1) there is a real persisted wait state (and its set from one minute to 19 days depending
on the action taken by the user) but we have been getting stack overflow errors (after
running 24/7 for about 2 weeks) and then timers stop working (we have to restart the
application server) and this is considered the culprit. Given this, one of our developers
doesn't want to use jBPM for batch processing that would require escalation (via a
timer) every minute. I however would like to use jBPM because then we could leverage jBPM
to create fail/retry logic with nodes and the jBPM console for visibility into the batch
processing. (and yes there probably are alternatives to using the same token over in a
loop but again thats why this was titled design patterns).

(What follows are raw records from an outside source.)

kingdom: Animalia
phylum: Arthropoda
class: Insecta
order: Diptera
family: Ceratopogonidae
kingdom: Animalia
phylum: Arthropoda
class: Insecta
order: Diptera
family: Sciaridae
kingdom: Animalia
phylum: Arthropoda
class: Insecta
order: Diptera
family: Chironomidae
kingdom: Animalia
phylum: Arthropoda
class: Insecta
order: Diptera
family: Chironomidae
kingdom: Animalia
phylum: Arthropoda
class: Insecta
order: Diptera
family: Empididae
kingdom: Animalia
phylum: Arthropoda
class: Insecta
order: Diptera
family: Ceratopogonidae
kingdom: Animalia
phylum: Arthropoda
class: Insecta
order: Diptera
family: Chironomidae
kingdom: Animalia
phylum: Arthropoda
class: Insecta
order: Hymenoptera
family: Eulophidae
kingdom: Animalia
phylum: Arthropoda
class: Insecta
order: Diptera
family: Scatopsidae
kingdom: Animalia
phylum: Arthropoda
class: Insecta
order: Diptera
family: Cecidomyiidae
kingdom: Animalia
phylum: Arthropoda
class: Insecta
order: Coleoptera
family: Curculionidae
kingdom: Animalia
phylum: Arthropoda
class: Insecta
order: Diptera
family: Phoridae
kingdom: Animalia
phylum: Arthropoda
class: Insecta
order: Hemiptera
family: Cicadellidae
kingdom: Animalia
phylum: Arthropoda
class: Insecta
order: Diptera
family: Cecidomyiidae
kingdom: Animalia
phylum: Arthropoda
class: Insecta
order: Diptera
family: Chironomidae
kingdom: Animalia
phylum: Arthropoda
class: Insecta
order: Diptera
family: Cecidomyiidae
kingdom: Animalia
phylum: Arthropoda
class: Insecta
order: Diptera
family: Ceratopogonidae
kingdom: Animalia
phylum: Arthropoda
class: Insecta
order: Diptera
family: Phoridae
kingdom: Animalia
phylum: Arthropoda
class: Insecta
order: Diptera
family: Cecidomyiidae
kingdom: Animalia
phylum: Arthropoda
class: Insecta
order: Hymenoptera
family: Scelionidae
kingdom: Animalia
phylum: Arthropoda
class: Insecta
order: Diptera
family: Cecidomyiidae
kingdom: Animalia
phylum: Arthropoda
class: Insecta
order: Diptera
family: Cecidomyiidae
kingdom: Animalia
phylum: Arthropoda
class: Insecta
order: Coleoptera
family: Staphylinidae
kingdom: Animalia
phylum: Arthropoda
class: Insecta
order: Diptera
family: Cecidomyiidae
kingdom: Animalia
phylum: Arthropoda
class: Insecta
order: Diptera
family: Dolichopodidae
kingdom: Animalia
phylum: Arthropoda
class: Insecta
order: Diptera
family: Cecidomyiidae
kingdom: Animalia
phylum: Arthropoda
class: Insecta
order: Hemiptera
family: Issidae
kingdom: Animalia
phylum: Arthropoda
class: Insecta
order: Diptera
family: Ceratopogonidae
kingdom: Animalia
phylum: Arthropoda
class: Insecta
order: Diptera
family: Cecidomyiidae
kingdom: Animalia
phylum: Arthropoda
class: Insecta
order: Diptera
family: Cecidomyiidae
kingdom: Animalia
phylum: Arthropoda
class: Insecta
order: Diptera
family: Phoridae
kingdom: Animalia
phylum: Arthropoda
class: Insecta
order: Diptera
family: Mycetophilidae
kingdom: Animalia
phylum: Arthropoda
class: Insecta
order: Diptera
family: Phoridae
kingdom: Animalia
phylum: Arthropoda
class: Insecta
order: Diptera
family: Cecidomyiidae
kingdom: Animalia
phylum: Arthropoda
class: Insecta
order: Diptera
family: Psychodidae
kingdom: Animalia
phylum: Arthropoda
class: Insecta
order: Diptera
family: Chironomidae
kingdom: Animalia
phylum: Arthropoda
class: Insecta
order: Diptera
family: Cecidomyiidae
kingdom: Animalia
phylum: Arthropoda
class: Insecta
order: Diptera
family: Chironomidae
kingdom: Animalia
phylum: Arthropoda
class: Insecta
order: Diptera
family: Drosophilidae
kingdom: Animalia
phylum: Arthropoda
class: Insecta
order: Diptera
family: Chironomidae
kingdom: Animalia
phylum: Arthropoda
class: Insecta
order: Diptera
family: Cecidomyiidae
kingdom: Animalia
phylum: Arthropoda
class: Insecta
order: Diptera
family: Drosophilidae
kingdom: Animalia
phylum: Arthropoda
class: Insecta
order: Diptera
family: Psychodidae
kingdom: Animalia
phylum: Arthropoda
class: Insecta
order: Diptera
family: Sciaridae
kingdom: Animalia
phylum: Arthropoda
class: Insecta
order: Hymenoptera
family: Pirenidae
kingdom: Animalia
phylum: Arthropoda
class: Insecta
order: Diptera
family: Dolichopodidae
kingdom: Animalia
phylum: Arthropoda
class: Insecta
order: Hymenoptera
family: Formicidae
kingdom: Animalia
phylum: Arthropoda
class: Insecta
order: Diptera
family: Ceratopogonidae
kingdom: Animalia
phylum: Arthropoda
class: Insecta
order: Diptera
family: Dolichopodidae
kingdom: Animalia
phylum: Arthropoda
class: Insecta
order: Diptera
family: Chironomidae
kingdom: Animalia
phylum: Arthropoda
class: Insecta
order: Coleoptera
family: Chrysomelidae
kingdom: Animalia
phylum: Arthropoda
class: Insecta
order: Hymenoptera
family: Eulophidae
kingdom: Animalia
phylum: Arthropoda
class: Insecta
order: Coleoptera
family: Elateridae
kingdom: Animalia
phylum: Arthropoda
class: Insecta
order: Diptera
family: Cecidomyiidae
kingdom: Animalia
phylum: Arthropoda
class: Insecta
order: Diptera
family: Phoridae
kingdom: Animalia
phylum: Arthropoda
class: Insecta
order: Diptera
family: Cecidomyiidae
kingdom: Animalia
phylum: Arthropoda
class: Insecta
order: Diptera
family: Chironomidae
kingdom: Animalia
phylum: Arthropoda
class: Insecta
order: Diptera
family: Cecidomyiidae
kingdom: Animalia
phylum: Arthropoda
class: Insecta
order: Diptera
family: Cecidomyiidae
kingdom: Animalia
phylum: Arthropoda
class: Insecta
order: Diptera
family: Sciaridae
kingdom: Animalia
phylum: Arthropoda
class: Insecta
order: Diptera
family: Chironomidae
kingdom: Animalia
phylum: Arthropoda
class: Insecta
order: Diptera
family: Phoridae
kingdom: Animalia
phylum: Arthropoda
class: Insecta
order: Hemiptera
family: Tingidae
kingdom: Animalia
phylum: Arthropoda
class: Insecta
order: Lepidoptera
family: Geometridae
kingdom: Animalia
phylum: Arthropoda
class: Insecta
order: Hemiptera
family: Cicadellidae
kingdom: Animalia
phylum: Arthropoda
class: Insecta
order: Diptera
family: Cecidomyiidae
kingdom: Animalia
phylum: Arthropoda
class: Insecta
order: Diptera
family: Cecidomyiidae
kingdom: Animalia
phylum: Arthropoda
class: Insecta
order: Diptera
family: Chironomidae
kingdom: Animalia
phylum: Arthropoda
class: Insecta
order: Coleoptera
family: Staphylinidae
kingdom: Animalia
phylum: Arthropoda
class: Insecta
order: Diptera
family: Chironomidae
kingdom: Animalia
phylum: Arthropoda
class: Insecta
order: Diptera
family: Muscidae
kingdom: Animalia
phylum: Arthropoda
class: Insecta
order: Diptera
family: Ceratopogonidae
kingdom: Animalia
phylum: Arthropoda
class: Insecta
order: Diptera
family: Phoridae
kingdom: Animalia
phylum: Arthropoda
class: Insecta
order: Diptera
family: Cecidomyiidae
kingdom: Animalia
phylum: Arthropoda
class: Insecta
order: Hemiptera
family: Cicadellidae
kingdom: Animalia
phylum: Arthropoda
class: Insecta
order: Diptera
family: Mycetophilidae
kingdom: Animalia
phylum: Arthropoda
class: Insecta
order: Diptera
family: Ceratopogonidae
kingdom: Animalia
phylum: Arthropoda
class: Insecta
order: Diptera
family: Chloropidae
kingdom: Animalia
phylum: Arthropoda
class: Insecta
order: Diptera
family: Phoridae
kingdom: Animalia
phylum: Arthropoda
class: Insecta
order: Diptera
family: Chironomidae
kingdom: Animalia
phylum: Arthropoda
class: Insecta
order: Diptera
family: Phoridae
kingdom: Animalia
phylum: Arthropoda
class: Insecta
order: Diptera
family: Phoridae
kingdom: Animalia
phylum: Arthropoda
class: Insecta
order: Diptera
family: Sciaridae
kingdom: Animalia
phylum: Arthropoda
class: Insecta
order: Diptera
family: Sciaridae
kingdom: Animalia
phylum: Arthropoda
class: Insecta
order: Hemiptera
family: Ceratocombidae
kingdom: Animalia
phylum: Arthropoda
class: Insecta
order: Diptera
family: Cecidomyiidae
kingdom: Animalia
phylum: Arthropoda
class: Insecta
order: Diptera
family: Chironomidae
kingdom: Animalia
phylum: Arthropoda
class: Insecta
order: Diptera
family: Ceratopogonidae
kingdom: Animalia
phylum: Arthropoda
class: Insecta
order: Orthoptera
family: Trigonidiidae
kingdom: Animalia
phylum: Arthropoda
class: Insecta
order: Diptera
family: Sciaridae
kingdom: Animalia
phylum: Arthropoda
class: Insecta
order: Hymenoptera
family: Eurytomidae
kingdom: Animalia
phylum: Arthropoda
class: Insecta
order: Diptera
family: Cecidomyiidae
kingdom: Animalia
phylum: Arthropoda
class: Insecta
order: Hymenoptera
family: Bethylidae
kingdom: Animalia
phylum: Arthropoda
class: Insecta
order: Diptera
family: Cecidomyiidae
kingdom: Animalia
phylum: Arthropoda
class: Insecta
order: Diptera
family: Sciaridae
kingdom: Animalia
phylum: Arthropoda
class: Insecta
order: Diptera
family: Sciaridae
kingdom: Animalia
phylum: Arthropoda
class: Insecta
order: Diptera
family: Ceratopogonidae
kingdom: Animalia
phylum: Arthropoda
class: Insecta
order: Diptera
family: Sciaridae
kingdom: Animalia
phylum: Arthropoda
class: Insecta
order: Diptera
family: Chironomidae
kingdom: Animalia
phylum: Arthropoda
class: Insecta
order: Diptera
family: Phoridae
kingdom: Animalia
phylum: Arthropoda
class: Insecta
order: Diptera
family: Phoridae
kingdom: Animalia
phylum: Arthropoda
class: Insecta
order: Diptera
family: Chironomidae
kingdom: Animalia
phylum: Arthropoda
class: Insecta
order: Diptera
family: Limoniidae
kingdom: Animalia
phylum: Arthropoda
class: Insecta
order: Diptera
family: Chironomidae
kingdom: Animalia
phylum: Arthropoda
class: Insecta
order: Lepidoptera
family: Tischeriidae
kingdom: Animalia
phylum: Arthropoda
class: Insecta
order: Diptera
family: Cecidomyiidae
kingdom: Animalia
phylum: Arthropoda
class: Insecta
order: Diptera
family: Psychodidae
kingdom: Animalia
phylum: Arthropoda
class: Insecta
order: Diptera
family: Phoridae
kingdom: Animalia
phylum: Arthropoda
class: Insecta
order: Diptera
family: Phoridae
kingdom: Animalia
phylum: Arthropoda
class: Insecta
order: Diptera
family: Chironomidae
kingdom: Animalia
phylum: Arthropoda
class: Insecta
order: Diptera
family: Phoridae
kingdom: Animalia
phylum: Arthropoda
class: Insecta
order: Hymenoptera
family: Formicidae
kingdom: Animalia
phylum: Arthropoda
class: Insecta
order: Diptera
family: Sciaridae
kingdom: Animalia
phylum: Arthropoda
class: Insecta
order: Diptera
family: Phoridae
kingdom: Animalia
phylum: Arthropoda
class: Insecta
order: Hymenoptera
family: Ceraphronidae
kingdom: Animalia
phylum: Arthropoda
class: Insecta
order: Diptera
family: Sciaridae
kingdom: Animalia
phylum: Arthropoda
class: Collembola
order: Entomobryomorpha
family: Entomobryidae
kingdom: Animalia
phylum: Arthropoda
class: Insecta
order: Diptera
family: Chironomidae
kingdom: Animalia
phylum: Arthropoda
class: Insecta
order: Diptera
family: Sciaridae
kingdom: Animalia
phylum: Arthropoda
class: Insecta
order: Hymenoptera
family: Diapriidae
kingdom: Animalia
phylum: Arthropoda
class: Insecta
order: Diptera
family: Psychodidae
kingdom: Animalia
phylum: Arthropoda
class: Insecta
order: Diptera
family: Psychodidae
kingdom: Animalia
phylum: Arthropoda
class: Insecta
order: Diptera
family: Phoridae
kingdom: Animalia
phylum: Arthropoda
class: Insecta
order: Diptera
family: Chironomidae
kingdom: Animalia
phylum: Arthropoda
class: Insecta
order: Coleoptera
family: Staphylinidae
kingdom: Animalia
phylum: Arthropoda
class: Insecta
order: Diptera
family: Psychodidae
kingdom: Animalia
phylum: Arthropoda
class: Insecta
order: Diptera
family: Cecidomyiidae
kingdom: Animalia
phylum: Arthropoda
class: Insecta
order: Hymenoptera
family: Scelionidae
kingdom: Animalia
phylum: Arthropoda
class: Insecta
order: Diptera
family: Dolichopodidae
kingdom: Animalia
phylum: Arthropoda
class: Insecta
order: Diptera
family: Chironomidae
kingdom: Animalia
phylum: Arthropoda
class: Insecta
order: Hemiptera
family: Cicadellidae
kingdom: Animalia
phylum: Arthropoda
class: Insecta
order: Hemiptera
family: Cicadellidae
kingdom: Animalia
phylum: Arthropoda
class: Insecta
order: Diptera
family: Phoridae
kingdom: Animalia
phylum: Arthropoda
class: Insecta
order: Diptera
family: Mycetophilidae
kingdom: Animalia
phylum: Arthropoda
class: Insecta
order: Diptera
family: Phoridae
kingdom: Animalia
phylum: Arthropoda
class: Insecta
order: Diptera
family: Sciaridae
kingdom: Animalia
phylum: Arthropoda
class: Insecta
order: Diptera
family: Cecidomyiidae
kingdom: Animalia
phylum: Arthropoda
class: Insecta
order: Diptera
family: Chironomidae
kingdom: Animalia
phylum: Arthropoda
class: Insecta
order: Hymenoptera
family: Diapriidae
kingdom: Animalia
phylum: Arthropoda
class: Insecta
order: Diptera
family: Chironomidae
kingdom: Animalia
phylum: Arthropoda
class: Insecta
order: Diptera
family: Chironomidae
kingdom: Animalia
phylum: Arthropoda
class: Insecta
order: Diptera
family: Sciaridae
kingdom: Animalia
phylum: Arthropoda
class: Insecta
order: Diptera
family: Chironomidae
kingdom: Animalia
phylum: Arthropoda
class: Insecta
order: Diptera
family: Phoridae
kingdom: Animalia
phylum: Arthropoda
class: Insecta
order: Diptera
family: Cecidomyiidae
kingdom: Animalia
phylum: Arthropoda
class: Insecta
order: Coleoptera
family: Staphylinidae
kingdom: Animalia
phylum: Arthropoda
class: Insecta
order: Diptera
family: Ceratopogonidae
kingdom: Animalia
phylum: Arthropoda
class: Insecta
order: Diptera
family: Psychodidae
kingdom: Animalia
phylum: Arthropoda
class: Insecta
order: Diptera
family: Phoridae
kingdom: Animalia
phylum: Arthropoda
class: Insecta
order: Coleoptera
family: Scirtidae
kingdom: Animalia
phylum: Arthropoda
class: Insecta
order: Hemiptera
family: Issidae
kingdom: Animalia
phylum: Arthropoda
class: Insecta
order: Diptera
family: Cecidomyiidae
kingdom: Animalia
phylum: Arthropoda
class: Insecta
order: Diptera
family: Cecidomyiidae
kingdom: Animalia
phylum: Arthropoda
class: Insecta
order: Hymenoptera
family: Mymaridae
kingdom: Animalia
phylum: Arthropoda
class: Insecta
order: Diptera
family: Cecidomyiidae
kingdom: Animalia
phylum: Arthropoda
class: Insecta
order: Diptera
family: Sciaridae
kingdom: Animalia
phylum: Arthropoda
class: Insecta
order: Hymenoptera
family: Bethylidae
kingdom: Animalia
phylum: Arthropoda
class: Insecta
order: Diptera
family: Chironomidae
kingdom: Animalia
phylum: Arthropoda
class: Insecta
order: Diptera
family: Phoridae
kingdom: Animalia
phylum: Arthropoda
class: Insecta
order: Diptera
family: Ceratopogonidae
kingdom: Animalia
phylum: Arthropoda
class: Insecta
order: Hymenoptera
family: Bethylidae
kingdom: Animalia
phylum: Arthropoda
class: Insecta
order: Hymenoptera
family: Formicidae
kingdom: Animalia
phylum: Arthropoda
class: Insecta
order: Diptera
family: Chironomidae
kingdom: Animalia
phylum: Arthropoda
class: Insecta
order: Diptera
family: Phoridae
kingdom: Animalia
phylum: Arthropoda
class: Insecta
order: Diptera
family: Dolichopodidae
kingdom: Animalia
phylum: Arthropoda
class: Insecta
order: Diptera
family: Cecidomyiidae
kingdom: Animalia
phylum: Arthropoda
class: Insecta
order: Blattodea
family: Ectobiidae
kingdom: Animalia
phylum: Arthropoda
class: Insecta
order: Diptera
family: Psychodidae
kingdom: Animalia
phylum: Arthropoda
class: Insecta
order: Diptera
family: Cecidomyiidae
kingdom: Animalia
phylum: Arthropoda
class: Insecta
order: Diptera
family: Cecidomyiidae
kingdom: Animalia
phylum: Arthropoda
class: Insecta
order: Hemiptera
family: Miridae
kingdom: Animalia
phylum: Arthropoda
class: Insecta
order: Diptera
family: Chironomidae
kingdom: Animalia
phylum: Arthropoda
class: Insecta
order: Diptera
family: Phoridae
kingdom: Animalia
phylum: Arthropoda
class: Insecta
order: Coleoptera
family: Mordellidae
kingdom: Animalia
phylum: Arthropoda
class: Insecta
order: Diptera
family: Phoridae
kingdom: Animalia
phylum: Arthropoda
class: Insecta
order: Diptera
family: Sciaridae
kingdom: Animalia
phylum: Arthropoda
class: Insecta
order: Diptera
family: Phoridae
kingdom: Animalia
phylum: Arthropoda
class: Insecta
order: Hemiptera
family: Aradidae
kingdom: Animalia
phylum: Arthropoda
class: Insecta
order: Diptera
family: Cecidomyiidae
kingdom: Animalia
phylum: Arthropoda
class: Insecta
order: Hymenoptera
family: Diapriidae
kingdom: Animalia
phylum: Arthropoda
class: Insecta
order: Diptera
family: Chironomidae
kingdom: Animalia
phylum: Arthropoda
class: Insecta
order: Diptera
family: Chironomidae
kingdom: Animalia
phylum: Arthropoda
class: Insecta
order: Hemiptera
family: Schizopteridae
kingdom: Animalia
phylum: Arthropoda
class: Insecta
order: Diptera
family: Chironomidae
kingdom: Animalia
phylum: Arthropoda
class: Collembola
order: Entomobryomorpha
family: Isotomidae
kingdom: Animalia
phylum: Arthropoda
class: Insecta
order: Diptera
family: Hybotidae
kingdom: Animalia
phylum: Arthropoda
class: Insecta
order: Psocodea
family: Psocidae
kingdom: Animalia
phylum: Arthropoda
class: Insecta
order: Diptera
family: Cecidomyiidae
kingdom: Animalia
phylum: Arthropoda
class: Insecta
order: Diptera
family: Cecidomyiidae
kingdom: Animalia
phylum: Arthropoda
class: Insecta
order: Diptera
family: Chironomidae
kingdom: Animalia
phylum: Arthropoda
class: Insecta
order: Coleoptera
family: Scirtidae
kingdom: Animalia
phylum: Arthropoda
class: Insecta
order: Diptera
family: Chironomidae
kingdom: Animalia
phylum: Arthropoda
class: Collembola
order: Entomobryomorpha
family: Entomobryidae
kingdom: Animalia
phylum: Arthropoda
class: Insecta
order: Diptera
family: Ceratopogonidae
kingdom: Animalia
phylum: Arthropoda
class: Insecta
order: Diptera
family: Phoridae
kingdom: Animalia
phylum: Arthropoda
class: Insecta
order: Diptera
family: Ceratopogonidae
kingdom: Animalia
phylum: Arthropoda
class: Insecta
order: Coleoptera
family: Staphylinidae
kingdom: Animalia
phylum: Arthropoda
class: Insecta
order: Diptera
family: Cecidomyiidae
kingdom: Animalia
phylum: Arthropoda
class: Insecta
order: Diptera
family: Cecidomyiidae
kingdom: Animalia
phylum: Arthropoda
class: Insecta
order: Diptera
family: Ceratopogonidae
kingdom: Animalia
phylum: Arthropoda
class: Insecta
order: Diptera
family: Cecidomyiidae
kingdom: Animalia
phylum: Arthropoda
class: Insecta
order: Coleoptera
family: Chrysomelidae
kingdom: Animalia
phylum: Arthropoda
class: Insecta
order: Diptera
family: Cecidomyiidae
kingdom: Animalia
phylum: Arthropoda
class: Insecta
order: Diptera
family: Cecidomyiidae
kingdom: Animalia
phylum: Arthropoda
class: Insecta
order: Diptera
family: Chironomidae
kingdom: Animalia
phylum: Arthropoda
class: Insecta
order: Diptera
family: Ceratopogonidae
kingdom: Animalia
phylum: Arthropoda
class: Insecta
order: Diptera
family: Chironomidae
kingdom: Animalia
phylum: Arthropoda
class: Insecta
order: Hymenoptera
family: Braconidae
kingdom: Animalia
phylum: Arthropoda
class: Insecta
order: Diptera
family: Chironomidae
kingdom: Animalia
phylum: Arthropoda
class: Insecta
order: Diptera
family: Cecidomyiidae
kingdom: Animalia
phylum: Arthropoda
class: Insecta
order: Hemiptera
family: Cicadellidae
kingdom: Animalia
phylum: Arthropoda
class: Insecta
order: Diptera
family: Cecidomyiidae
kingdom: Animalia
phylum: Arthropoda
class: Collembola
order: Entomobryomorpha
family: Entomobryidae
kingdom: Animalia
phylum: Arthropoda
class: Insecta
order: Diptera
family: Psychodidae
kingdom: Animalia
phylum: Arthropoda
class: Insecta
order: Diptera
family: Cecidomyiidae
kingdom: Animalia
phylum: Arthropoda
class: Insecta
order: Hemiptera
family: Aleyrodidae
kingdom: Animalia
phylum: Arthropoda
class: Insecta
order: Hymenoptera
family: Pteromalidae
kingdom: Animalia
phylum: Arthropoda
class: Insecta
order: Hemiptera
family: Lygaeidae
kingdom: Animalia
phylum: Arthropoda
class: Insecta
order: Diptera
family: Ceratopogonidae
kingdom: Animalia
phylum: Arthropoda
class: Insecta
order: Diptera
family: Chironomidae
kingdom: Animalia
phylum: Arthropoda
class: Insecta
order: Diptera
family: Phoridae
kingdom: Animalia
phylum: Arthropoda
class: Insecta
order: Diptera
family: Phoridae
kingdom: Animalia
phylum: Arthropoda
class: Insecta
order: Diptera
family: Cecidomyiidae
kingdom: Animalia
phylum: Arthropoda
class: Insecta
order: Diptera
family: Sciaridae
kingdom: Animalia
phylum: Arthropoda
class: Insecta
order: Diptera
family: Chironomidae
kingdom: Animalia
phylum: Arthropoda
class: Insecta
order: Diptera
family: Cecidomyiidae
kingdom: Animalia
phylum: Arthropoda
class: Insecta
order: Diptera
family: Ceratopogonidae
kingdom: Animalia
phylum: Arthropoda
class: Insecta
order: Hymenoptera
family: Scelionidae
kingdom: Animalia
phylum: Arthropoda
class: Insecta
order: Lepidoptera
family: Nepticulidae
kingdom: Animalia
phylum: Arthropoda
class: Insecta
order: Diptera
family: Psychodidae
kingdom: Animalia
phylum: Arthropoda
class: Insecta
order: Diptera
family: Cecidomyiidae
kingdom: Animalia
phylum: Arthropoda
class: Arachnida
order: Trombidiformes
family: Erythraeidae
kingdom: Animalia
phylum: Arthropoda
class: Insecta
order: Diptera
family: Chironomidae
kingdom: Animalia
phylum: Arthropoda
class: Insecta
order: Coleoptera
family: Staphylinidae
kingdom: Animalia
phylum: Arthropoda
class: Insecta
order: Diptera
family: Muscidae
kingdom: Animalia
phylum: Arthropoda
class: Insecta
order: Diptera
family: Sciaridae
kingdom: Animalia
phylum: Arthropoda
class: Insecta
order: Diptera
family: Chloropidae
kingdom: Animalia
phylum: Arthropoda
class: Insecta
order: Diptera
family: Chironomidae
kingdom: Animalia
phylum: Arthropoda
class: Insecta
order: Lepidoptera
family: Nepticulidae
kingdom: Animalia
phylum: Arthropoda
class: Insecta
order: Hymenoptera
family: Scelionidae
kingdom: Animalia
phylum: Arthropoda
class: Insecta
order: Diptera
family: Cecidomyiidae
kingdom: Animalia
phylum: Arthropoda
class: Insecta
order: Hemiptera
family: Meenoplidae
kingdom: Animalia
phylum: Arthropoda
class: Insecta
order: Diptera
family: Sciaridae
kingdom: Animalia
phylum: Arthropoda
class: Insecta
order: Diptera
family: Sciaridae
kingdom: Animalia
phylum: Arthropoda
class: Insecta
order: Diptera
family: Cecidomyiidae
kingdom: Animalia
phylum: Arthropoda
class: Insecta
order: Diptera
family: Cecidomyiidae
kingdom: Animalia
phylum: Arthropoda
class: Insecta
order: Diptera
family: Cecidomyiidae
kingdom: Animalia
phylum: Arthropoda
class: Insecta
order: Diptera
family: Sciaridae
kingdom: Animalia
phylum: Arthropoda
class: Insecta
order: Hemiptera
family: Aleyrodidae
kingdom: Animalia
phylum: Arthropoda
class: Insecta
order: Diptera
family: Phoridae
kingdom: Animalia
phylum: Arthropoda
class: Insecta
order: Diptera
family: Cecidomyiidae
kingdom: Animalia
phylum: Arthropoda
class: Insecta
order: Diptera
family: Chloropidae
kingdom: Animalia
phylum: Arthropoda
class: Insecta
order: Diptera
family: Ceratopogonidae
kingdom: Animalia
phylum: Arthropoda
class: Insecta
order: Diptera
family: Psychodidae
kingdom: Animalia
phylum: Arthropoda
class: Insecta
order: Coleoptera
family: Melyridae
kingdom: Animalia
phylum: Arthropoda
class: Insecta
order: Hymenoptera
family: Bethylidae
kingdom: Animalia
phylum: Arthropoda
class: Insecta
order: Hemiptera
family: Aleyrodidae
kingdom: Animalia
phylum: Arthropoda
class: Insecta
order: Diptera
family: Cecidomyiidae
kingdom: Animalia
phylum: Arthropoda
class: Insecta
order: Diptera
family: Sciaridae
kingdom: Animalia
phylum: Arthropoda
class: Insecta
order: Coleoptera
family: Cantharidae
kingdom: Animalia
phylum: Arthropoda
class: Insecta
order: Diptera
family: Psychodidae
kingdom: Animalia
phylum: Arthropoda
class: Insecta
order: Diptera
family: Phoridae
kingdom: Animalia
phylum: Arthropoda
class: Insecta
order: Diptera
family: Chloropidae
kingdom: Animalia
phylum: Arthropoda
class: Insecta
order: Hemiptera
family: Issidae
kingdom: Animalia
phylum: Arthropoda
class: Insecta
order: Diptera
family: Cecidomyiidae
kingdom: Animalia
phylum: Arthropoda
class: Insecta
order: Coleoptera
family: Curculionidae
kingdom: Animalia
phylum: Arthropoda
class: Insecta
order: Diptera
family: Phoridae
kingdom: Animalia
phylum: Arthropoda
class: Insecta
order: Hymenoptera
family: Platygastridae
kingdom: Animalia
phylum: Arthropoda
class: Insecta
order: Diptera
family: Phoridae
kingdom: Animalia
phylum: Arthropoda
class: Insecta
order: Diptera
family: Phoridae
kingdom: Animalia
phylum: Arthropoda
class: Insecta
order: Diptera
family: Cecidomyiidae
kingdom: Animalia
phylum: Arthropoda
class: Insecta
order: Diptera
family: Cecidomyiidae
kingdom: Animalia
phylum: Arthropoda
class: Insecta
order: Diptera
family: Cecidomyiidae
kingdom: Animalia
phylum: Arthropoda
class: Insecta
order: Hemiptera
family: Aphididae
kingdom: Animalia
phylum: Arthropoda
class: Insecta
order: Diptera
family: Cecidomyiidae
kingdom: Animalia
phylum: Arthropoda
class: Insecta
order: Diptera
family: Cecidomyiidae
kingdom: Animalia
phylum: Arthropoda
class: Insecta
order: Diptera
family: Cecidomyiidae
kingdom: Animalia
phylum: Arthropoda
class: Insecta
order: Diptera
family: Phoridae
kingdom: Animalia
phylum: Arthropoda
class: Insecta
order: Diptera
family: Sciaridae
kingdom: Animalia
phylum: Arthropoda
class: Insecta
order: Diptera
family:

2) In the second part, in its simplest, its a task node to a fork with one transition from
the fork going back to the task node and a second transition from the fork going to a
different task node. When done manually from the first task node (user signals the
transition rather then some external event or a timer) its an easy way to allow for a
"Resend" A simple example would be "Supervisory Approval" where
tokens comes into a "Processor" task node wHere they transition the token to
"Supervisor Approval" but still want the token to remain in their task node in
parallel, having the "send for approval" transition go to a fork solves this
easily, the token goes back to the "Processor" task node and then also goes to
the "Superviosr Approval" task node (with a join at the end of all of this of
course). The processor continues to have it as an active task and so does the supervisor,
then if the processor has an additional task that needs to be done by the supervisor (but
again wants to continue to have the task as well) they simply transition the token to the
supervisor task node again. In testing this all works perfectly, and all of the child
tokens complete out of the join properly but it does seem that there is a limit to the
number of inherited children (like maybe 1000) so if the transitions are manual no problem
but if automated with timer then its a problem. The question was asked because there is
concern that some "idiot" might want to click the button 1000 times an therefore
cause stack overflow to occur, we can put a check in to limit this to something reasonable
like 10 times but maybe we shouldn't do this at all...
P.S. sorry about posting initially to the wrong forum.